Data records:
+-------+

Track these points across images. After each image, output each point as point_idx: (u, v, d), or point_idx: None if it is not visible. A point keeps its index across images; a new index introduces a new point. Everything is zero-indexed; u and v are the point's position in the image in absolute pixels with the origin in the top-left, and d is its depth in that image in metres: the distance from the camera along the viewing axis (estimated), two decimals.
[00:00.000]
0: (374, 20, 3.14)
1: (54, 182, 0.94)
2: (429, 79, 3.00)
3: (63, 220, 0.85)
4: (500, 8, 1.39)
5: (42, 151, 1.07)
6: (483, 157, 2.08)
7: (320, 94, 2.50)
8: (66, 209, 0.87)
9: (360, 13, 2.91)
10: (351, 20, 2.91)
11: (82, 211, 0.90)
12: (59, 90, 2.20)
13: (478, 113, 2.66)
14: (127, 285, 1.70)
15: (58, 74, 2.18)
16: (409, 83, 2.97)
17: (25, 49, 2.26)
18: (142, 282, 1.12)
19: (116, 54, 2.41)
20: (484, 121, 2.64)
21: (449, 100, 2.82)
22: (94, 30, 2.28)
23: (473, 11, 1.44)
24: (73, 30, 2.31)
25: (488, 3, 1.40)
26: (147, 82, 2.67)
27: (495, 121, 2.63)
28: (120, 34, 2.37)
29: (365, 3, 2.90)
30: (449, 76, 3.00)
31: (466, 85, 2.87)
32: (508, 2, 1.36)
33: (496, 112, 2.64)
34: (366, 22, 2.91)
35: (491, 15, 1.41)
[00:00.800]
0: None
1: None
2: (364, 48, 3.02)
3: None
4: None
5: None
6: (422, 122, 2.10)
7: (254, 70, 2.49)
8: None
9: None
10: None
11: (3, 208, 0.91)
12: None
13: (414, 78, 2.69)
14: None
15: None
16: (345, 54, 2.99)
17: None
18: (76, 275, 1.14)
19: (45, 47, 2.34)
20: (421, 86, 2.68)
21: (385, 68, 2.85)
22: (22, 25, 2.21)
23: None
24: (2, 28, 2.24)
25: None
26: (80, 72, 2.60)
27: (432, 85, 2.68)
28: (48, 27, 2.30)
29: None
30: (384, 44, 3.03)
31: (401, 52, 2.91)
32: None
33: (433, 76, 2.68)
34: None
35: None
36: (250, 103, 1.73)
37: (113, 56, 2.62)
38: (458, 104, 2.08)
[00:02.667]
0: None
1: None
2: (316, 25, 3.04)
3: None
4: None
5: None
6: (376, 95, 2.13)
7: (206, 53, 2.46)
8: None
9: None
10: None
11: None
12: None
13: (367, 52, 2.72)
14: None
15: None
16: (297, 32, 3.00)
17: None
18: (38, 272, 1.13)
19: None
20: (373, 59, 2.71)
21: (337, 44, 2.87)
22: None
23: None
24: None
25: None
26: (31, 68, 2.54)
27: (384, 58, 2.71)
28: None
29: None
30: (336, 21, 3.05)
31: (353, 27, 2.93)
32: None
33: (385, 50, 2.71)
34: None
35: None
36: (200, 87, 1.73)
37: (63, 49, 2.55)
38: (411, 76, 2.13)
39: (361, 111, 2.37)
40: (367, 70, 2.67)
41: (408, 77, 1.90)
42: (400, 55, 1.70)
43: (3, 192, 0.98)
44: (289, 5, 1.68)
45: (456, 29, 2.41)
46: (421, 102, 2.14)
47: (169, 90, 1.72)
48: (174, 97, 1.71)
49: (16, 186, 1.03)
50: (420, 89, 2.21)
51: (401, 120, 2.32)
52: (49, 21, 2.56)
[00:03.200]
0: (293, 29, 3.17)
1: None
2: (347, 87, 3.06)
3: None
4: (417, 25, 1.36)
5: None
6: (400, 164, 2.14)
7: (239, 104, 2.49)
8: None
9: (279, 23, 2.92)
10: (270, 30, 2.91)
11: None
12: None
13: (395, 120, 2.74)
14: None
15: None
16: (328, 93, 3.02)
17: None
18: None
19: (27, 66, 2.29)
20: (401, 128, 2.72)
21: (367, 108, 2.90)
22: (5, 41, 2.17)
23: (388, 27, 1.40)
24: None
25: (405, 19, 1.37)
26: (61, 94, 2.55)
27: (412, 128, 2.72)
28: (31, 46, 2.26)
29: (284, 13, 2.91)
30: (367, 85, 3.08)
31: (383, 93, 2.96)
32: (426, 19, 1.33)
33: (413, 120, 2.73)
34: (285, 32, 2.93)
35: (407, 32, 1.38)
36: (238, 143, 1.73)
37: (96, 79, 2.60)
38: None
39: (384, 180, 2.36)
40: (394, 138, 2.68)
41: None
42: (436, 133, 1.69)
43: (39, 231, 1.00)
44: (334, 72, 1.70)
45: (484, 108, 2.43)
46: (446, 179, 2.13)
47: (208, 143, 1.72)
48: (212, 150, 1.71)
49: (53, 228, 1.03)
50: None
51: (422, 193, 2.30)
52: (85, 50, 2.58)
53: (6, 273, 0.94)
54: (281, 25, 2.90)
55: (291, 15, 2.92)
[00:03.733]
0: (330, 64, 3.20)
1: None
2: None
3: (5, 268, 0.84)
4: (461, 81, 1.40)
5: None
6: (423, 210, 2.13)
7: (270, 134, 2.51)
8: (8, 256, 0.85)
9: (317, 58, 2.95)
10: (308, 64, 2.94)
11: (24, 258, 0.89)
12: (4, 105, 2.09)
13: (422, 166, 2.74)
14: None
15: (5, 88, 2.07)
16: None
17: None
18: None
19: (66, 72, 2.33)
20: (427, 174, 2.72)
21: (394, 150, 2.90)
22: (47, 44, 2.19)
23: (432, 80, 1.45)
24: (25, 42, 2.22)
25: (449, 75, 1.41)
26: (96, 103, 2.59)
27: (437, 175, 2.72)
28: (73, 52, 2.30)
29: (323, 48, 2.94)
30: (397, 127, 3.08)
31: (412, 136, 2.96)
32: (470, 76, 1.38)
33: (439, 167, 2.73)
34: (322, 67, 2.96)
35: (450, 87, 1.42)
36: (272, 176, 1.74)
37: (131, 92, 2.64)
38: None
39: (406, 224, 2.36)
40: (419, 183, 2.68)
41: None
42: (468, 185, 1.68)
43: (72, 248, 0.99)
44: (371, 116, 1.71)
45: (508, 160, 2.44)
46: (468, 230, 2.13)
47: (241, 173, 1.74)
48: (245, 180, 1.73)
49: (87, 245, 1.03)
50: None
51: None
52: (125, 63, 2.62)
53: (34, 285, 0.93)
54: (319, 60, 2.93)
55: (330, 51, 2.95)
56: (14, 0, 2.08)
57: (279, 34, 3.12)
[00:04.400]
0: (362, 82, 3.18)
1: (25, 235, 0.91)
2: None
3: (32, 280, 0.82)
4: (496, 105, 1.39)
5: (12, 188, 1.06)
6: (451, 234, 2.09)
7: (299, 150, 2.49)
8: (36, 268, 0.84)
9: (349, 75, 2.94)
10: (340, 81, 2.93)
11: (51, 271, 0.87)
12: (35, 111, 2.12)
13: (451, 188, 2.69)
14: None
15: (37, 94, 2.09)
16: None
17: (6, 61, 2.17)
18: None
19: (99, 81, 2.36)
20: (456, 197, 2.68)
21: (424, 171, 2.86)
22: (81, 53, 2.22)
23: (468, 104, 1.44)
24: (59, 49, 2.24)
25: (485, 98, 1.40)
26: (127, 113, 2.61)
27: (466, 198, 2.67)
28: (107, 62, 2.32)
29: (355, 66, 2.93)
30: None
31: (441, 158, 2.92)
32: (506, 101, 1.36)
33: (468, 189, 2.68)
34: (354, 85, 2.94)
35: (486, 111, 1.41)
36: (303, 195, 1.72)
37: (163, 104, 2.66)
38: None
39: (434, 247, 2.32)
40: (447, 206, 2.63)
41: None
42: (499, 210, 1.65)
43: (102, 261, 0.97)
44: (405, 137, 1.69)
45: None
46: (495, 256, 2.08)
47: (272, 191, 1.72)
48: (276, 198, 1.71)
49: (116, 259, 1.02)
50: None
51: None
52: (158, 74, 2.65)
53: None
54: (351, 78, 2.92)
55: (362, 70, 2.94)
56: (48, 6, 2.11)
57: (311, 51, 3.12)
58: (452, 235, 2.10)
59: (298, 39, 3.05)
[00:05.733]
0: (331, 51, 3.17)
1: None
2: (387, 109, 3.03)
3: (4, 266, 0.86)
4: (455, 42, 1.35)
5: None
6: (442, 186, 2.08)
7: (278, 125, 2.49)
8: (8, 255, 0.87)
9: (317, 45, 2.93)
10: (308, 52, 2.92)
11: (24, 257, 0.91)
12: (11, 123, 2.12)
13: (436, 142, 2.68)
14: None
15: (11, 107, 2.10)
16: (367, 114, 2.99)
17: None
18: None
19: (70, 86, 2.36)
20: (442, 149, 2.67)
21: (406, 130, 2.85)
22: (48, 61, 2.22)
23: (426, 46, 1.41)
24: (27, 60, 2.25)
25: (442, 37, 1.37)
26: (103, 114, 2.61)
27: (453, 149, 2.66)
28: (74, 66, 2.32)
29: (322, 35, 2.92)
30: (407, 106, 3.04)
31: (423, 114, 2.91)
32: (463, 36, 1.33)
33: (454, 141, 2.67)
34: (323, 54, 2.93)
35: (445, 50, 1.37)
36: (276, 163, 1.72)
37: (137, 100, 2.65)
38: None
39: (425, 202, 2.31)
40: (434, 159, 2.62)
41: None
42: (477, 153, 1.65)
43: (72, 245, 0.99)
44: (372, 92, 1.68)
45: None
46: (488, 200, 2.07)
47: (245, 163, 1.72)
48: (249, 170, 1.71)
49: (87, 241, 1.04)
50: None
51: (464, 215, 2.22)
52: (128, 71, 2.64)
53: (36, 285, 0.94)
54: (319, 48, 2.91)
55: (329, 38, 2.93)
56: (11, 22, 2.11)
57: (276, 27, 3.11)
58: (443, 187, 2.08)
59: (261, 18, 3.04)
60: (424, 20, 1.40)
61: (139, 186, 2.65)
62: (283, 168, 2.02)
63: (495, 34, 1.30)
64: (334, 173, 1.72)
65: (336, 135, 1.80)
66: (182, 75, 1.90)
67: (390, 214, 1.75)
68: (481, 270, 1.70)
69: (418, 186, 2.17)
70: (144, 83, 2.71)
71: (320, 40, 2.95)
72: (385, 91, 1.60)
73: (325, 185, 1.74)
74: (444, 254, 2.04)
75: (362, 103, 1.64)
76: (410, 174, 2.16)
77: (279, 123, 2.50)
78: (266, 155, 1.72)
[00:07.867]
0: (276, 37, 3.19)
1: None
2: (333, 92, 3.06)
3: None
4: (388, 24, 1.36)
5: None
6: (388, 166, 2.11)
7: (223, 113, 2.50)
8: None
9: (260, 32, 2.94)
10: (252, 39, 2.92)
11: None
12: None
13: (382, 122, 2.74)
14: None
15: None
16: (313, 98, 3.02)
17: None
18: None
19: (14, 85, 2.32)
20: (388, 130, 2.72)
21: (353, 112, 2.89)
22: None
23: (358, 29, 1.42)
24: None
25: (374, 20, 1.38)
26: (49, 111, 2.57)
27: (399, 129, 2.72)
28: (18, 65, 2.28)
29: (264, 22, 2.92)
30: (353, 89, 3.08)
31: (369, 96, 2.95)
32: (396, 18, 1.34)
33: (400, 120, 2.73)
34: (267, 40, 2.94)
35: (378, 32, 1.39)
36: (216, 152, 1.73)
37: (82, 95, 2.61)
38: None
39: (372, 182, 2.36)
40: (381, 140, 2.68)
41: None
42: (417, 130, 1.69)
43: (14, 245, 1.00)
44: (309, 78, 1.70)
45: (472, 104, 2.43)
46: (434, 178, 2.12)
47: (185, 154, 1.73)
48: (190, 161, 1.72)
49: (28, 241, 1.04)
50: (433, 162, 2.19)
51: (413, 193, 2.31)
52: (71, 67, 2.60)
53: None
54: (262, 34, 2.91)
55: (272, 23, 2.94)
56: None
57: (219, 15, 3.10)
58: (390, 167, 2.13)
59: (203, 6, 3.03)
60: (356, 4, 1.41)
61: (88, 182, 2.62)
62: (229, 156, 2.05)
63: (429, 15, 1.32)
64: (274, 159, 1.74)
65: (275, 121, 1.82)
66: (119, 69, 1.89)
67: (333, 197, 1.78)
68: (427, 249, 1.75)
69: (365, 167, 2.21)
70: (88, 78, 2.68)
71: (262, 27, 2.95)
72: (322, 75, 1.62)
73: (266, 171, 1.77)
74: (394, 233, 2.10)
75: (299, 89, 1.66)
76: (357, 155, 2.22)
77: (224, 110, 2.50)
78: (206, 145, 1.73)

+-------+

About this exercise:
Taking the entries above, write out exactly each line from the one holding "72: (385, 91, 1.60)" to the one holding "78: (266, 155, 1.72)", both included, and stop there.

Solution to this exercise:
72: (385, 91, 1.60)
73: (325, 185, 1.74)
74: (444, 254, 2.04)
75: (362, 103, 1.64)
76: (410, 174, 2.16)
77: (279, 123, 2.50)
78: (266, 155, 1.72)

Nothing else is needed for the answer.